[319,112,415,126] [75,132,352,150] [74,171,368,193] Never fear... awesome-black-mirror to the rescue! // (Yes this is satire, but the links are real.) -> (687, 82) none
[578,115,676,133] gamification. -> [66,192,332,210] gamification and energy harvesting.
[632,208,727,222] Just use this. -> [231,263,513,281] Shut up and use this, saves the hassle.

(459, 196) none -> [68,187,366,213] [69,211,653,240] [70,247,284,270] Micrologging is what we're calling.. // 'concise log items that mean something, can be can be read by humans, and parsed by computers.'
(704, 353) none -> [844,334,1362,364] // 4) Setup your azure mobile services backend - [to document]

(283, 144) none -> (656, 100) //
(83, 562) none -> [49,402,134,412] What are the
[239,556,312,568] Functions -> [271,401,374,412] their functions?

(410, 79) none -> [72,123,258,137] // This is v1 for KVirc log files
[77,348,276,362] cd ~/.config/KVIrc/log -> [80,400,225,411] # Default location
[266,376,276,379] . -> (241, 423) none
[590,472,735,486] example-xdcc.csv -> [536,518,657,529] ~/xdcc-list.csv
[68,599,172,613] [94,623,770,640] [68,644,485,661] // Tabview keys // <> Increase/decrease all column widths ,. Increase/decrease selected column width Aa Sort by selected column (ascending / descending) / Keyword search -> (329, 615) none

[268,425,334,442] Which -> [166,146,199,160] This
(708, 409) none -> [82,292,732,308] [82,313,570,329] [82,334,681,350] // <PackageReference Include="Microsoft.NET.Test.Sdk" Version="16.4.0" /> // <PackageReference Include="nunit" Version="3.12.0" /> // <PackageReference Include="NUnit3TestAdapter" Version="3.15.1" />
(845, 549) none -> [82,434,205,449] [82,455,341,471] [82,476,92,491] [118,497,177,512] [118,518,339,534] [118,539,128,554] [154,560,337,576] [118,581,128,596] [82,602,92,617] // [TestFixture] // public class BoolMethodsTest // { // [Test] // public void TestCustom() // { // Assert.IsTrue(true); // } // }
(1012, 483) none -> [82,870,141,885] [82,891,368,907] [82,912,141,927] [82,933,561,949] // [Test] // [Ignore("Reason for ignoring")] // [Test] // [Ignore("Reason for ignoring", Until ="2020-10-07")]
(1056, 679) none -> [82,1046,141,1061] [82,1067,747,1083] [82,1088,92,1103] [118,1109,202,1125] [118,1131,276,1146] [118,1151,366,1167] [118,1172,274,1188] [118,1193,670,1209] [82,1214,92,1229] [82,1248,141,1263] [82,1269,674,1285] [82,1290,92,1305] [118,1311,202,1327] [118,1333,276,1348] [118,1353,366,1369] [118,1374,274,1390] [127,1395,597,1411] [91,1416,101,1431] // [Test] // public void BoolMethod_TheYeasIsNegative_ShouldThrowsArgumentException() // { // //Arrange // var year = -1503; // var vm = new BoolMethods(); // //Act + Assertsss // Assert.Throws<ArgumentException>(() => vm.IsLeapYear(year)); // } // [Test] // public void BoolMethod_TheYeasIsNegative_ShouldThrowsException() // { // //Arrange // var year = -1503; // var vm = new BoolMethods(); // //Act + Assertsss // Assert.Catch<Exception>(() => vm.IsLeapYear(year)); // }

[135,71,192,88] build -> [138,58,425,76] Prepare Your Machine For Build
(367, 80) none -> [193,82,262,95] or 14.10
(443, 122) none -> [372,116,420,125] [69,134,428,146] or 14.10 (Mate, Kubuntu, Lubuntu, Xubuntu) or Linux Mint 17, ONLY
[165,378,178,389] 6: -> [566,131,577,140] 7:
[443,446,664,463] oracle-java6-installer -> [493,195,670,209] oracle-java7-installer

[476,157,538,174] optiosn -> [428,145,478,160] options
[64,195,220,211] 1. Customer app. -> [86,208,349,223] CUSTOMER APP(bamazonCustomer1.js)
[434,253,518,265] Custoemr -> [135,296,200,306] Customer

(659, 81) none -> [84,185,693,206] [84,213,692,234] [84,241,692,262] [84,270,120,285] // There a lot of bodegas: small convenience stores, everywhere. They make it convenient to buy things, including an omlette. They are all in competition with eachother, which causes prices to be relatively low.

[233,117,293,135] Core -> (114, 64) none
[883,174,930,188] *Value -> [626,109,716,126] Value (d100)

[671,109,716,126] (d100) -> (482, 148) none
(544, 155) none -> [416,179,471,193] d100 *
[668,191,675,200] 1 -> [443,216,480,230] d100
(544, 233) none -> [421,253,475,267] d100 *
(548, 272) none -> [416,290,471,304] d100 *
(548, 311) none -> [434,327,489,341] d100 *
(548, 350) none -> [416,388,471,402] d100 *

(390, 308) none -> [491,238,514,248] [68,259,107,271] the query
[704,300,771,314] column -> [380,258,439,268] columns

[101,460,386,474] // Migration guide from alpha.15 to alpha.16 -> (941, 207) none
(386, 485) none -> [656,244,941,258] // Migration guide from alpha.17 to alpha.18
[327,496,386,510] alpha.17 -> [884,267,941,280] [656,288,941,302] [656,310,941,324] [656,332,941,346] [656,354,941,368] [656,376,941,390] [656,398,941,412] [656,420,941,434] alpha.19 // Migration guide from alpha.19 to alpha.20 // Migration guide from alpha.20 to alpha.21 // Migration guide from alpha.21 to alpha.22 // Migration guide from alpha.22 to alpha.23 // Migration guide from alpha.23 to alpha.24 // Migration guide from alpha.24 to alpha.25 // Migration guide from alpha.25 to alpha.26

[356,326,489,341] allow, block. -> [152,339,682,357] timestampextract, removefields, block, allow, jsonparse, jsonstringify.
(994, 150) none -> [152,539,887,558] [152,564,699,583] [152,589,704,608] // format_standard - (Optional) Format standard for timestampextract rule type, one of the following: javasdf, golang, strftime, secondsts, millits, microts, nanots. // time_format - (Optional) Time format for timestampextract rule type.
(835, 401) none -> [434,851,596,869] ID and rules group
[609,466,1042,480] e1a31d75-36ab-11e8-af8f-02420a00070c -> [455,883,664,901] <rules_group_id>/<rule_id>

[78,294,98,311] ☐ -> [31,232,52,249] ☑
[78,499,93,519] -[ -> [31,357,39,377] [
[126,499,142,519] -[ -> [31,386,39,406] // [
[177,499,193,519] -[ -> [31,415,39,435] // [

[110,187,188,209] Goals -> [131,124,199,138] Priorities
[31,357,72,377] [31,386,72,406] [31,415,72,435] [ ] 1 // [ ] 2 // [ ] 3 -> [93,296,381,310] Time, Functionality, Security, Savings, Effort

===============

### DIRECTIVE
Please determine the number of lines in the records above that include the string "column", and answer with that number only.

### SOLUTION TO THE PROBLEM
2